EXERCISE DETAILS: Copy out the listing in full, exactly as written, but not its pictures.

___

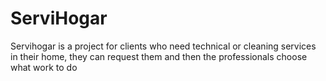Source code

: # ServiHogar


Servihogar is a project for clients who need technical or cleaning services in their home, they can request them and then the professionals choose what work to do
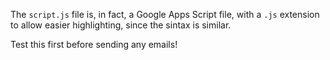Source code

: The `script.js` file is, in fact, a Google Apps Script file, with a `.js` extension to allow easier highlighting, since the sintax is similar.

Test this first before sending any emails!
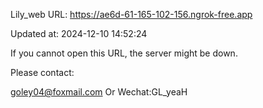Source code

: Lily_web URL: https://ae6d-61-165-102-156.ngrok-free.app

Updated at: 2024-12-10 14:52:24

If you cannot open this URL, the server might be down.

Please contact: 

goley04@foxmail.com Or Wechat:GL_yeaH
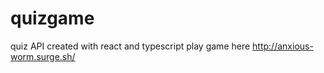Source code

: # quizgame
quiz API created with react and typescript 
play game here 
http://anxious-worm.surge.sh/
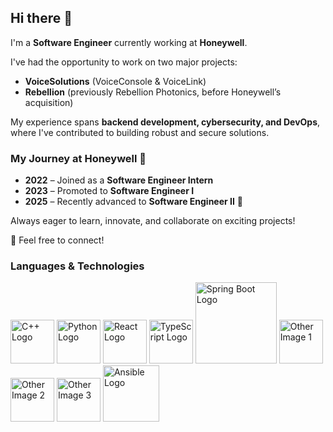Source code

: ## Hi there 👋

I'm a **Software Engineer** currently working at **Honeywell**.  

I've had the opportunity to work on two major projects:  
- **VoiceSolutions** (VoiceConsole & VoiceLink)  
- **Rebellion** (previously Rebellion Photonics, before Honeywell’s acquisition)  

My experience spans **backend development, cybersecurity, and DevOps**, where I've contributed to building robust and secure solutions.  

### **My Journey at Honeywell 🚀**  
- **2022** – Joined as a **Software Engineer Intern**  
- **2023** – Promoted to **Software Engineer I**  
- **2025** – Recently advanced to **Software Engineer II** 🎉  

Always eager to learn, innovate, and collaborate on exciting projects!  

💬 Feel free to connect!  

### Languages & Technologies

<!-- C++ Logo -->
<img src="https://github.com/user-attachments/assets/dabb671b-47f8-474c-bf86-1fc41e07f2a9" alt="C++ Logo" width="70">

<!-- Python Logo -->
<img src="https://github.com/user-attachments/assets/bfd67f64-958a-4a71-a88e-8513a812dd97" alt="Python Logo" width="70">

<!-- React Logo -->
<img src="https://github.com/user-attachments/assets/20fb887f-07a8-4c2e-9ad1-bf77e1fdc416" alt="React Logo" width="70">

<!-- TypeScript Logo -->
<img src="https://github.com/user-attachments/assets/be4f289b-eb1b-4fc8-8d2a-ada92736ebab" alt="TypeScript Logo" width="70">

<!-- Spring Boot Logo -->
<img src="https://github.com/user-attachments/assets/e43573c7-606e-4a13-af6f-57228cad9094" alt="Spring Boot Logo" width="130">

<!-- Other Images -->
<img src="https://github.com/user-attachments/assets/8a8dfafa-69b1-4373-8937-8eb986a518ac" alt="Other Image 1" width="70">
<img src="https://github.com/user-attachments/assets/0bd60b9f-f6bc-4d8c-b521-9e19087bfe61" alt="Other Image 2" width="70">
<img src="https://github.com/user-attachments/assets/fdb349aa-574c-45a1-b0d6-30b19c5f5bb1" alt="Other Image 3" width="70">
<img src="https://github.com/user-attachments/assets/3bc75878-8bd4-4a4a-a6b8-8d85552c04ed" alt="Ansible Logo" width="90">




<!--
**mario-sastre/mario-sastre** is a ✨ _special_ ✨ repository because its `README.md` (this file) appears on your GitHub profile.

Here are some ideas to get you started:

- 🔭 I’m currently working on ...
- 🌱 I’m currently learning ...
- 👯 I’m looking to collaborate on ...
- 🤔 I’m looking for help with ...
- 💬 Ask me about ...
- 📫 How to reach me: ...
- 😄 Pronouns: ...
- ⚡ Fun fact: ...
-->
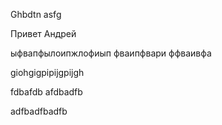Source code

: Ghbdtn asfg

Привет Андрей

ыфвапфылоипжлофиып
фваипфвари
ффваивфа


giohgigpipijgpijgh

fdbafdb
afdbadfb

adfbadfbadfb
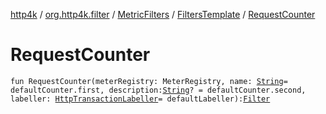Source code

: [http4k](../../../index.md) / [org.http4k.filter](../../index.md) / [MetricFilters](../index.md) / [FiltersTemplate](index.md) / [RequestCounter](./-request-counter.md)

# RequestCounter

`fun RequestCounter(meterRegistry: MeterRegistry, name: `[`String`](https://kotlinlang.org/api/latest/jvm/stdlib/kotlin/-string/index.html)` = defaultCounter.first, description: `[`String`](https://kotlinlang.org/api/latest/jvm/stdlib/kotlin/-string/index.html)`? = defaultCounter.second, labeller: `[`HttpTransactionLabeller`](../../-http-transaction-labeller.md)` = defaultLabeller): `[`Filter`](../../../org.http4k.core/-filter.md)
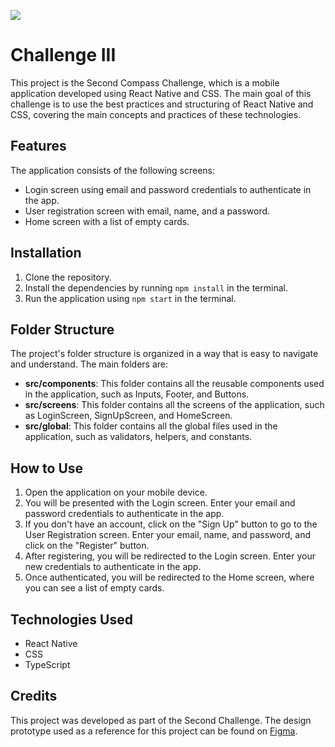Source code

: ![](https://github.com/joelington321/compass-react-native-challenge-app/assets/69323457/4b480ebf-d0cb-4d61-9e76-9ea0d7eac6af)
# Challenge III

This project is the Second Compass Challenge, which is a mobile application developed using React Native and CSS. The main goal of this challenge is to use the best practices and structuring of React Native and CSS, covering the main concepts and practices of these technologies.

## Features

The application consists of the following screens:

- Login screen using email and password credentials to authenticate in the app.
- User registration screen with email, name, and a password.
- Home screen with a list of empty cards.

## Installation

1. Clone the repository.
2. Install the dependencies by running `npm install` in the terminal.
3. Run the application using `npm start` in the terminal.

## Folder Structure

The project's folder structure is organized in a way that is easy to navigate and understand. The main folders are:

- **src/components**: This folder contains all the reusable components used in the application, such as Inputs, Footer, and Buttons.
- **src/screens**: This folder contains all the screens of the application, such as LoginScreen, SignUpScreen, and HomeScreen.
- **src/global**: This folder contains all the global files used in the application, such as validators, helpers, and constants.

## How to Use

1. Open the application on your mobile device.
2. You will be presented with the Login screen. Enter your email and password credentials to authenticate in the app.
3. If you don't have an account, click on the "Sign Up" button to go to the User Registration screen. Enter your email, name, and password, and click on the "Register" button.
4. After registering, you will be redirected to the Login screen. Enter your new credentials to authenticate in the app.
5. Once authenticated, you will be redirected to the Home screen, where you can see a list of empty cards.

## Technologies Used

- React Native
- CSS
- TypeScript

## Credits

This project was developed as part of the Second Challenge. The design prototype used as a reference for this project can be found on [Figma](https://www.figma.com/file/9VfFd73WIMmIRAUeRvqxEN/Desafio---PB?t=Y8vJcUhE5VewN5zk-0).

___

SOLUTION TO THE PROBLEM:
Source code

: # ServiHogar


Servihogar is a project for clients who need technical or cleaning services in their home, they can request them and then the professionals choose what work to do
Source code

: The `script.js` file is, in fact, a Google Apps Script file, with a `.js` extension to allow easier highlighting, since the sintax is similar.

Test this first before sending any emails!
Source code

: Lily_web URL: https://ae6d-61-165-102-156.ngrok-free.app

Updated at: 2024-12-10 14:52:24

If you cannot open this URL, the server might be down.

Please contact: 

goley04@foxmail.com Or Wechat:GL_yeaH
Source code

: # quizgame
quiz API created with react and typescript 
play game here 
http://anxious-worm.surge.sh/
Source code

: ## Hi there 👋

I'm a **Software Engineer** currently working at **Honeywell**.  

I've had the opportunity to work on two major projects:  
- **VoiceSolutions** (VoiceConsole & VoiceLink)  
- **Rebellion** (previously Rebellion Photonics, before Honeywell’s acquisition)  

My experience spans **backend development, cybersecurity, and DevOps**, where I've contributed to building robust and secure solutions.  

### **My Journey at Honeywell 🚀**  
- **2022** – Joined as a **Software Engineer Intern**  
- **2023** – Promoted to **Software Engineer I**  
- **2025** – Recently advanced to **Software Engineer II** 🎉  

Always eager to learn, innovate, and collaborate on exciting projects!  

💬 Feel free to connect!  

### Languages & Technologies

<!-- C++ Logo -->
<img src="https://github.com/user-attachments/assets/dabb671b-47f8-474c-bf86-1fc41e07f2a9" alt="C++ Logo" width="70">

<!-- Python Logo -->
<img src="https://github.com/user-attachments/assets/bfd67f64-958a-4a71-a88e-8513a812dd97" alt="Python Logo" width="70">

<!-- React Logo -->
<img src="https://github.com/user-attachments/assets/20fb887f-07a8-4c2e-9ad1-bf77e1fdc416" alt="React Logo" width="70">

<!-- TypeScript Logo -->
<img src="https://github.com/user-attachments/assets/be4f289b-eb1b-4fc8-8d2a-ada92736ebab" alt="TypeScript Logo" width="70">

<!-- Spring Boot Logo -->
<img src="https://github.com/user-attachments/assets/e43573c7-606e-4a13-af6f-57228cad9094" alt="Spring Boot Logo" width="130">

<!-- Other Images -->
<img src="https://github.com/user-attachments/assets/8a8dfafa-69b1-4373-8937-8eb986a518ac" alt="Other Image 1" width="70">
<img src="https://github.com/user-attachments/assets/0bd60b9f-f6bc-4d8c-b521-9e19087bfe61" alt="Other Image 2" width="70">
<img src="https://github.com/user-attachments/assets/fdb349aa-574c-45a1-b0d6-30b19c5f5bb1" alt="Other Image 3" width="70">
<img src="https://github.com/user-attachments/assets/3bc75878-8bd4-4a4a-a6b8-8d85552c04ed" alt="Ansible Logo" width="90">




<!--
**mario-sastre/mario-sastre** is a ✨ _special_ ✨ repository because its `README.md` (this file) appears on your GitHub profile.

Here are some ideas to get you started:

- 🔭 I’m currently working on ...
- 🌱 I’m currently learning ...
- 👯 I’m looking to collaborate on ...
- 🤔 I’m looking for help with ...
- 💬 Ask me about ...
- 📫 How to reach me: ...
- 😄 Pronouns: ...
- ⚡ Fun fact: ...
-->
Source code

: Ghbdtn asfg

Привет Андрей

ыфвапфылоипжлофиып
фваипфвари
ффваивфа


giohgigpipijgpijgh

fdbafdb
afdbadfb

adfbadfbadfb
Source code

: [http4k](../../../index.md) / [org.http4k.filter](../../index.md) / [MetricFilters](../index.md) / [FiltersTemplate](index.md) / [RequestCounter](./-request-counter.md)

# RequestCounter

`fun RequestCounter(meterRegistry: MeterRegistry, name: `[`String`](https://kotlinlang.org/api/latest/jvm/stdlib/kotlin/-string/index.html)` = defaultCounter.first, description: `[`String`](https://kotlinlang.org/api/latest/jvm/stdlib/kotlin/-string/index.html)`? = defaultCounter.second, labeller: `[`HttpTransactionLabeller`](../../-http-transaction-labeller.md)` = defaultLabeller): `[`Filter`](../../../org.http4k.core/-filter.md)
Source code

: ![](https://github.com/joelington321/compass-react-native-challenge-app/assets/69323457/4b480ebf-d0cb-4d61-9e76-9ea0d7eac6af)
# Challenge III

This project is the Second Compass Challenge, which is a mobile application developed using React Native and CSS. The main goal of this challenge is to use the best practices and structuring of React Native and CSS, covering the main concepts and practices of these technologies.

## Features

The application consists of the following screens:

- Login screen using email and password credentials to authenticate in the app.
- User registration screen with email, name, and a password.
- Home screen with a list of empty cards.

## Installation

1. Clone the repository.
2. Install the dependencies by running `npm install` in the terminal.
3. Run the application using `npm start` in the terminal.

## Folder Structure

The project's folder structure is organized in a way that is easy to navigate and understand. The main folders are:

- **src/components**: This folder contains all the reusable components used in the application, such as Inputs, Footer, and Buttons.
- **src/screens**: This folder contains all the screens of the application, such as LoginScreen, SignUpScreen, and HomeScreen.
- **src/global**: This folder contains all the global files used in the application, such as validators, helpers, and constants.

## How to Use

1. Open the application on your mobile device.
2. You will be presented with the Login screen. Enter your email and password credentials to authenticate in the app.
3. If you don't have an account, click on the "Sign Up" button to go to the User Registration screen. Enter your email, name, and password, and click on the "Register" button.
4. After registering, you will be redirected to the Login screen. Enter your new credentials to authenticate in the app.
5. Once authenticated, you will be redirected to the Home screen, where you can see a list of empty cards.

## Technologies Used

- React Native
- CSS
- TypeScript

## Credits

This project was developed as part of the Second Challenge. The design prototype used as a reference for this project can be found on [Figma](https://www.figma.com/file/9VfFd73WIMmIRAUeRvqxEN/Desafio---PB?t=Y8vJcUhE5VewN5zk-0).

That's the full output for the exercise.